Ann: My favorite colors seem to be dark. Gunmetal, antique bronze, antique copper mixed with deep jewel tones are my go to colors. I feel like they're mysterious, they create tension and depth. I've recently started using shibori ribbon as well, which I adore. The folds of the silk, the variations in each piece, the flow of the colors into one another all add wonderful texture to bead embroidery pieces. Midnight Borealis is my favorite color of shibori ribbon - it's a deep grey dyed over with deep green, blue, and purple. Perfect!

Bead Embroidered Pendant by Soulshine Studio


Inspirational Beading: If someone had to choose to learn only one technique, would you recommend this one?

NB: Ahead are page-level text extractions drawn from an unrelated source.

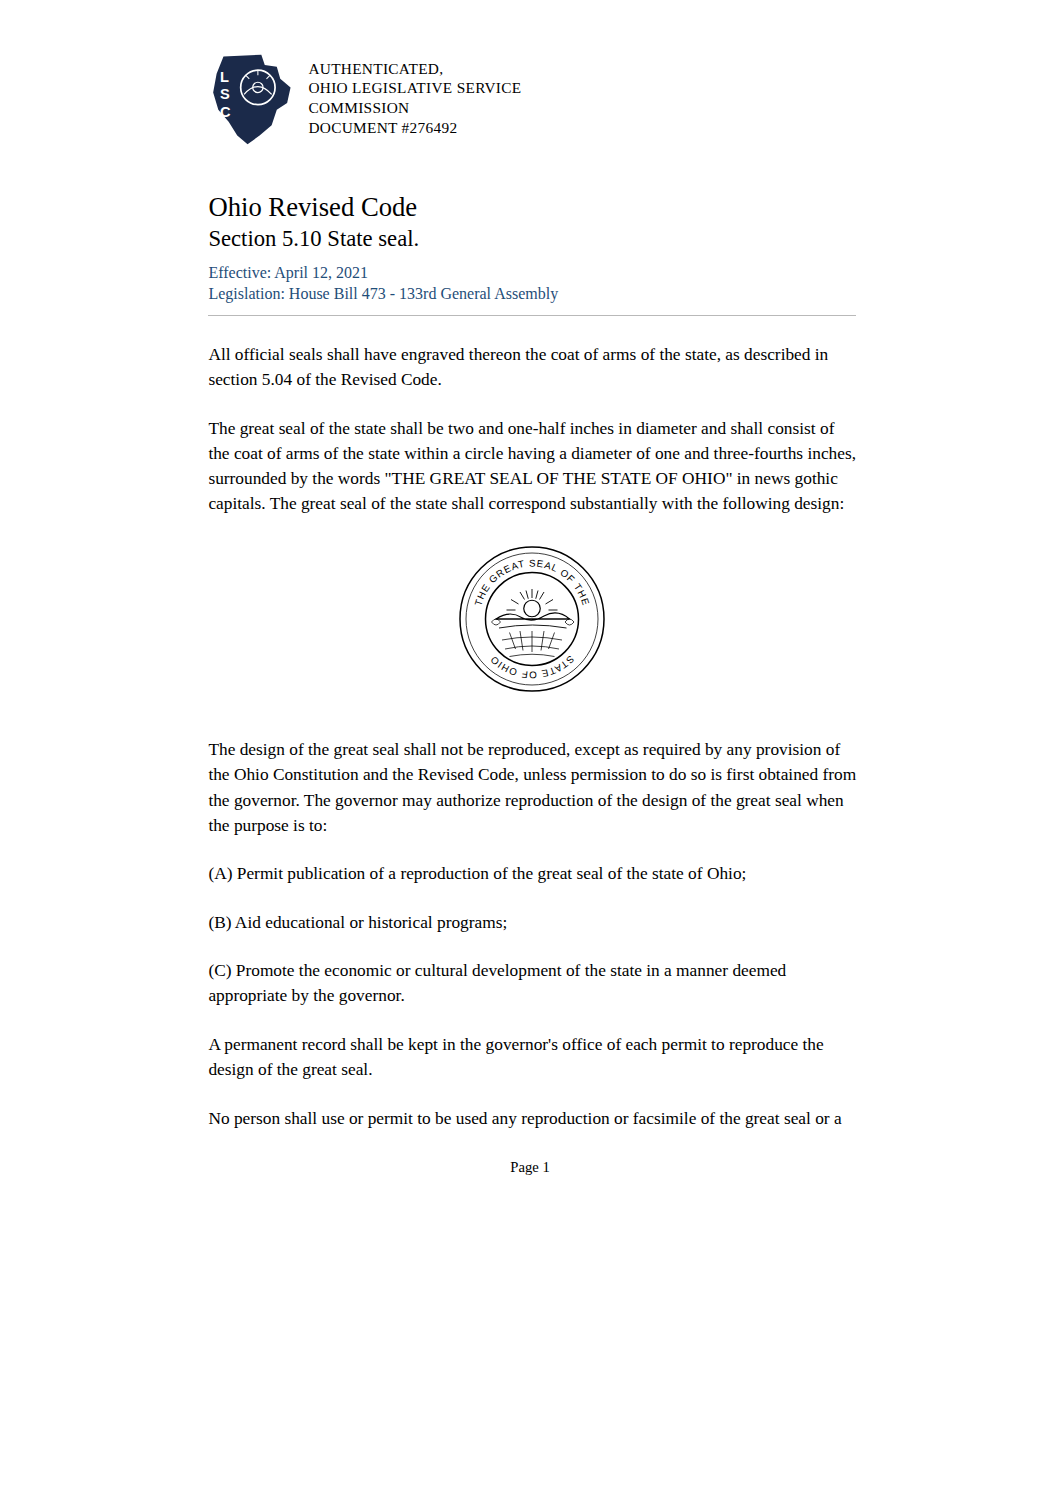L S C
Authenticated,
Ohio Legislative Service
Commission
Document #276492
Ohio Revised Code
Section 5.10 State seal.
Effective: April 12, 2021
Legislation: House Bill 473 - 133rd General Assembly
All official seals shall have engraved thereon the coat of arms of the state, as described in section 5.04 of the Revised Code.
The great seal of the state shall be two and one-half inches in diameter and shall consist of the coat of arms of the state within a circle having a diameter of one and three-fourths inches, surrounded by the words "THE GREAT SEAL OF THE STATE OF OHIO" in news gothic capitals. The great seal of the state shall correspond substantially with the following design:
THE GREAT SEAL OF THE STATE OF OHIO
The design of the great seal shall not be reproduced, except as required by any provision of the Ohio Constitution and the Revised Code, unless permission to do so is first obtained from the governor. The governor may authorize reproduction of the design of the great seal when the purpose is to:
(A) Permit publication of a reproduction of the great seal of the state of Ohio;
(B) Aid educational or historical programs;
(C) Promote the economic or cultural development of the state in a manner deemed appropriate by the governor.
A permanent record shall be kept in the governor's office of each permit to reproduce the design of the great seal.
No person shall use or permit to be used any reproduction or facsimile of the great seal or a
Page 1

Ann: I would absolutely recommend learning bead embroidery. It's versatile. You can take your piece in any direction you choose. With so many styles of beads on the market today, you could make the same piece using different beads over and over, and come out with totally unique pieces. Adding shibori ribbon or lampwork focal beads or Swarovski crystals will add variety as well. You could make earrings, bracelets, necklaces, brooches, headbands, barrettes, rings, tapestries...the possibilities are endless.

Shibori Ribbon Cuff by Soulshine Studio

Inspirational Beading: What is your least favorite thing about working with this technique?

Ann: My least favorite thing about working with this technique is the time it takes. I have so many ideas, so many things that I want to create, and because of the size of the beads, they take hours and hours. A cuff bracelet typically takes 20 hours, earrings can take 4-5 hours. My biggest piece took about 50 hours.